AVAILABLE RECORDS:
━━━━━━━━━━

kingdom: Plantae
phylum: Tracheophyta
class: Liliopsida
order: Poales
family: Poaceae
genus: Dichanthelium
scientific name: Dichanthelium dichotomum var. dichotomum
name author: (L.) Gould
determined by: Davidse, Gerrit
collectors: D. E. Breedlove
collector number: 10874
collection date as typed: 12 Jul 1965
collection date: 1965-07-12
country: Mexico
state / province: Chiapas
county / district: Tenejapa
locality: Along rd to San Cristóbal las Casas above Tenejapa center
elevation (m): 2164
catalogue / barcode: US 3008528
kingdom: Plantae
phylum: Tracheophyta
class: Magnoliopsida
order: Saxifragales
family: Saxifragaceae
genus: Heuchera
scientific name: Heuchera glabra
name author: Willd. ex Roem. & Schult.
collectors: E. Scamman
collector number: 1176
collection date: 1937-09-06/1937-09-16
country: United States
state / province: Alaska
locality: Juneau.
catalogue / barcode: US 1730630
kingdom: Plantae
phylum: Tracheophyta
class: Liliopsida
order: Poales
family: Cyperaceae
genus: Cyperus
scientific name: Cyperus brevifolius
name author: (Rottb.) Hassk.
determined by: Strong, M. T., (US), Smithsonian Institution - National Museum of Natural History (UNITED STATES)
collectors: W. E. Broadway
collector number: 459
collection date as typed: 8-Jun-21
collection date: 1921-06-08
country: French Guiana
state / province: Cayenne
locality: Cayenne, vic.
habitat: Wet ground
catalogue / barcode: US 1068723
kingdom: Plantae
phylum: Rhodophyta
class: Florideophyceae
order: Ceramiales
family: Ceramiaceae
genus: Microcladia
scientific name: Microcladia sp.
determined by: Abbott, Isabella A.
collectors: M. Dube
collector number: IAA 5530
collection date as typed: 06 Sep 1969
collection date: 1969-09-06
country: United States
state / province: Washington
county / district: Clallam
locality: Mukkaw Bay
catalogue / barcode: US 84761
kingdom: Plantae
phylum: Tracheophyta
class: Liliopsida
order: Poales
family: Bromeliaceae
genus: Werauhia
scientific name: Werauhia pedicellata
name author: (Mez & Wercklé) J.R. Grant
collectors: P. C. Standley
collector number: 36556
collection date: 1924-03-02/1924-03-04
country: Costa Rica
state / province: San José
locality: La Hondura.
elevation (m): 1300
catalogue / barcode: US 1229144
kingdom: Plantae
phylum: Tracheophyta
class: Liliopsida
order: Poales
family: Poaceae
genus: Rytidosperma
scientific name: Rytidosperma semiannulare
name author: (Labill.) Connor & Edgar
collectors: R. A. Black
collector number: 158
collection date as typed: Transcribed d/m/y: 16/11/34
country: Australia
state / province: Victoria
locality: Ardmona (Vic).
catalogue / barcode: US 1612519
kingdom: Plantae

━━━━━━━━━━

TASK STATEMENT:
Rewrite all the rows above with every "collectors" changed to "collected by" and nothing else altered.

THE COMPLETED TASK:
kingdom: Plantae
phylum: Tracheophyta
class: Liliopsida
order: Poales
family: Poaceae
genus: Dichanthelium
scientific name: Dichanthelium dichotomum var. dichotomum
name author: (L.) Gould
determined by: Davidse, Gerrit
collected by: D. E. Breedlove
collector number: 10874
collection date as typed: 12 Jul 1965
collection date: 1965-07-12
country: Mexico
state / province: Chiapas
county / district: Tenejapa
locality: Along rd to San Cristóbal las Casas above Tenejapa center
elevation (m): 2164
catalogue / barcode: US 3008528
kingdom: Plantae
phylum: Tracheophyta
class: Magnoliopsida
order: Saxifragales
family: Saxifragaceae
genus: Heuchera
scientific name: Heuchera glabra
name author: Willd. ex Roem. & Schult.
collected by: E. Scamman
collector number: 1176
collection date: 1937-09-06/1937-09-16
country: United States
state / province: Alaska
locality: Juneau.
catalogue / barcode: US 1730630
kingdom: Plantae
phylum: Tracheophyta
class: Liliopsida
order: Poales
family: Cyperaceae
genus: Cyperus
scientific name: Cyperus brevifolius
name author: (Rottb.) Hassk.
determined by: Strong, M. T., (US), Smithsonian Institution - National Museum of Natural History (UNITED STATES)
collected by: W. E. Broadway
collector number: 459
collection date as typed: 8-Jun-21
collection date: 1921-06-08
country: French Guiana
state / province: Cayenne
locality: Cayenne, vic.
habitat: Wet ground
catalogue / barcode: US 1068723
kingdom: Plantae
phylum: Rhodophyta
class: Florideophyceae
order: Ceramiales
family: Ceramiaceae
genus: Microcladia
scientific name: Microcladia sp.
determined by: Abbott, Isabella A.
collected by: M. Dube
collector number: IAA 5530
collection date as typed: 06 Sep 1969
collection date: 1969-09-06
country: United States
state / province: Washington
county / district: Clallam
locality: Mukkaw Bay
catalogue / barcode: US 84761
kingdom: Plantae
phylum: Tracheophyta
class: Liliopsida
order: Poales
family: Bromeliaceae
genus: Werauhia
scientific name: Werauhia pedicellata
name author: (Mez & Wercklé) J.R. Grant
collected by: P. C. Standley
collector number: 36556
collection date: 1924-03-02/1924-03-04
country: Costa Rica
state / province: San José
locality: La Hondura.
elevation (m): 1300
catalogue / barcode: US 1229144
kingdom: Plantae
phylum: Tracheophyta
class: Liliopsida
order: Poales
family: Poaceae
genus: Rytidosperma
scientific name: Rytidosperma semiannulare
name author: (Labill.) Connor & Edgar
collected by: R. A. Black
collector number: 158
collection date as typed: Transcribed d/m/y: 16/11/34
country: Australia
state / province: Victoria
locality: Ardmona (Vic).
catalogue / barcode: US 1612519
kingdom: Plantae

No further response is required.